Task to complete: Please retype the lines of the listing below word for word, starting at its first line and ending at the line that contains "zde jsou nosným".

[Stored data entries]
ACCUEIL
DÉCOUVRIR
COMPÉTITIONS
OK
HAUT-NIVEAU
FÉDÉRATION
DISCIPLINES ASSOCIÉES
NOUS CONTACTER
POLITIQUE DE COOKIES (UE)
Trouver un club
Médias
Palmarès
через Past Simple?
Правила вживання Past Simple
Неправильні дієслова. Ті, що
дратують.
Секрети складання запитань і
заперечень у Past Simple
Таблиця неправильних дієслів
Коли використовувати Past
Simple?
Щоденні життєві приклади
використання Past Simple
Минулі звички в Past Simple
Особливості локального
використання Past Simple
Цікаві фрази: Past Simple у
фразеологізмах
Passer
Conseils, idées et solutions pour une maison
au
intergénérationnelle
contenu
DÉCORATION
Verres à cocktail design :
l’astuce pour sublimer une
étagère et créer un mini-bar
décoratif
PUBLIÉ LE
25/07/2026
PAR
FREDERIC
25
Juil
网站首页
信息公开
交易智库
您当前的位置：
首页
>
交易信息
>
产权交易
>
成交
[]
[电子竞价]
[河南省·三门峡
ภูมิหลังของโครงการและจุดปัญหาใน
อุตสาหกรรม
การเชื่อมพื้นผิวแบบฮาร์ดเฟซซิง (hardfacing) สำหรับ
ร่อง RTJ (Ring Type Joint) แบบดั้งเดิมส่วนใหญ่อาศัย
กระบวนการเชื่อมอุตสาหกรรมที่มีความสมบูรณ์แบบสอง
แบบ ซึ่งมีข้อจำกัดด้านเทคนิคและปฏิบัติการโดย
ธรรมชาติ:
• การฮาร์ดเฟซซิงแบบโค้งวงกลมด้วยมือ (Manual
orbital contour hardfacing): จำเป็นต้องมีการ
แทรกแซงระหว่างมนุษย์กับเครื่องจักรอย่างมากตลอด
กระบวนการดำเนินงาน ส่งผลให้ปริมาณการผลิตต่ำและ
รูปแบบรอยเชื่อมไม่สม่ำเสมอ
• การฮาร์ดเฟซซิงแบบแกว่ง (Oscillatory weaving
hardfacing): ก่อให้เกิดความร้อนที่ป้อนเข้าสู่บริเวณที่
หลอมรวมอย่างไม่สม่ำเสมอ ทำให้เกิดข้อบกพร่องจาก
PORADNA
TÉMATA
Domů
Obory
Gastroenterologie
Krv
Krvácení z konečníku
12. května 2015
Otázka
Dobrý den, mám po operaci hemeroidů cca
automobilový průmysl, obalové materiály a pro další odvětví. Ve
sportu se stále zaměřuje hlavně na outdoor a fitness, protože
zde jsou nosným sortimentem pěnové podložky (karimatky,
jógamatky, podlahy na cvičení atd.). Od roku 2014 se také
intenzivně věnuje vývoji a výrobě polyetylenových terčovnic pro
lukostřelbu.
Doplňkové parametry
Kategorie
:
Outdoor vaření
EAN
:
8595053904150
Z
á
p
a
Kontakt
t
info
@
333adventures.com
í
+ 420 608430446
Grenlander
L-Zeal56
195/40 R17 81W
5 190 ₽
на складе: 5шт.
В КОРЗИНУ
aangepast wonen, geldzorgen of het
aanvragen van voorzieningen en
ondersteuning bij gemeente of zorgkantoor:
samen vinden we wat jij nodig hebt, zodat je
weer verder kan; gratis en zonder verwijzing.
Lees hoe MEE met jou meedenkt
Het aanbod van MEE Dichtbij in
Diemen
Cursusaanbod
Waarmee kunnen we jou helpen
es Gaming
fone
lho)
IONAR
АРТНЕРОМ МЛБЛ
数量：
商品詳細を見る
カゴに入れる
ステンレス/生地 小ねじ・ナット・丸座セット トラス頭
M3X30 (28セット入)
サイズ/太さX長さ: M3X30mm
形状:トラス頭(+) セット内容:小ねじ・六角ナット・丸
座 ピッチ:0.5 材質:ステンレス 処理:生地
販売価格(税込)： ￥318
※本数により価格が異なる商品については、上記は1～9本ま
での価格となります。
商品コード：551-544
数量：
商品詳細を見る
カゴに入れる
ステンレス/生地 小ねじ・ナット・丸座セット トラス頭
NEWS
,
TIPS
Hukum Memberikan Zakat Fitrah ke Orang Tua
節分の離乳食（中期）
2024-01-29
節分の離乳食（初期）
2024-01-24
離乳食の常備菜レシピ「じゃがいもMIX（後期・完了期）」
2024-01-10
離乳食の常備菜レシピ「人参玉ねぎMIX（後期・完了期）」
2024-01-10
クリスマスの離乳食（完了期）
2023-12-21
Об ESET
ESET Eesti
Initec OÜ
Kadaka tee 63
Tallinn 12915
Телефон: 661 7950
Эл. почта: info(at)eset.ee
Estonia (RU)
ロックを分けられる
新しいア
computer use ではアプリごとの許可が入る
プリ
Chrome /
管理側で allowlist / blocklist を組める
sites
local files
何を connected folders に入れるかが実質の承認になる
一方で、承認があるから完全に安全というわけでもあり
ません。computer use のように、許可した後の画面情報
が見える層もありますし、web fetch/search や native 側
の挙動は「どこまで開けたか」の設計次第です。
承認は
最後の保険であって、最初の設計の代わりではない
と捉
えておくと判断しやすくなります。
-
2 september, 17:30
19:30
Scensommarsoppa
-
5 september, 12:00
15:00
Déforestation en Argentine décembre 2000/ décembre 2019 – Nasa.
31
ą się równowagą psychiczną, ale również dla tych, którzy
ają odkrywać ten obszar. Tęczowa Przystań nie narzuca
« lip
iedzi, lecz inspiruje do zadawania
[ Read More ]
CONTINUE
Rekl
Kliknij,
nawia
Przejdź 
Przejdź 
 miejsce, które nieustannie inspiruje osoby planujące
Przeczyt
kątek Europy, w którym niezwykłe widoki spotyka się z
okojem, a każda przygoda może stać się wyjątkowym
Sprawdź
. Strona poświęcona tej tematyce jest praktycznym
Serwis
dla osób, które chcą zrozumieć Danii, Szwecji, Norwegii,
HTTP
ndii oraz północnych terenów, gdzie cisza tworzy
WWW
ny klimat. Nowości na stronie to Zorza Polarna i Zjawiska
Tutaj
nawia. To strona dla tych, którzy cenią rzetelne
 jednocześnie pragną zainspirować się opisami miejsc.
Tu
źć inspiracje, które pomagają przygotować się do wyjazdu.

Response to the exercise:
ACCUEIL
DÉCOUVRIR
COMPÉTITIONS
OK
HAUT-NIVEAU
FÉDÉRATION
DISCIPLINES ASSOCIÉES
NOUS CONTACTER
POLITIQUE DE COOKIES (UE)
Trouver un club
Médias
Palmarès
через Past Simple?
Правила вживання Past Simple
Неправильні дієслова. Ті, що
дратують.
Секрети складання запитань і
заперечень у Past Simple
Таблиця неправильних дієслів
Коли використовувати Past
Simple?
Щоденні життєві приклади
використання Past Simple
Минулі звички в Past Simple
Особливості локального
використання Past Simple
Цікаві фрази: Past Simple у
фразеологізмах
Passer
Conseils, idées et solutions pour une maison
au
intergénérationnelle
contenu
DÉCORATION
Verres à cocktail design :
l’astuce pour sublimer une
étagère et créer un mini-bar
décoratif
PUBLIÉ LE
25/07/2026
PAR
FREDERIC
25
Juil
网站首页
信息公开
交易智库
您当前的位置：
首页
>
交易信息
>
产权交易
>
成交
[]
[电子竞价]
[河南省·三门峡
ภูมิหลังของโครงการและจุดปัญหาใน
อุตสาหกรรม
การเชื่อมพื้นผิวแบบฮาร์ดเฟซซิง (hardfacing) สำหรับ
ร่อง RTJ (Ring Type Joint) แบบดั้งเดิมส่วนใหญ่อาศัย
กระบวนการเชื่อมอุตสาหกรรมที่มีความสมบูรณ์แบบสอง
แบบ ซึ่งมีข้อจำกัดด้านเทคนิคและปฏิบัติการโดย
ธรรมชาติ:
• การฮาร์ดเฟซซิงแบบโค้งวงกลมด้วยมือ (Manual
orbital contour hardfacing): จำเป็นต้องมีการ
แทรกแซงระหว่างมนุษย์กับเครื่องจักรอย่างมากตลอด
กระบวนการดำเนินงาน ส่งผลให้ปริมาณการผลิตต่ำและ
รูปแบบรอยเชื่อมไม่สม่ำเสมอ
• การฮาร์ดเฟซซิงแบบแกว่ง (Oscillatory weaving
hardfacing): ก่อให้เกิดความร้อนที่ป้อนเข้าสู่บริเวณที่
หลอมรวมอย่างไม่สม่ำเสมอ ทำให้เกิดข้อบกพร่องจาก
PORADNA
TÉMATA
Domů
Obory
Gastroenterologie
Krv
Krvácení z konečníku
12. května 2015
Otázka
Dobrý den, mám po operaci hemeroidů cca
automobilový průmysl, obalové materiály a pro další odvětví. Ve
sportu se stále zaměřuje hlavně na outdoor a fitness, protože
zde jsou nosným sortimentem pěnové podložky (karimatky,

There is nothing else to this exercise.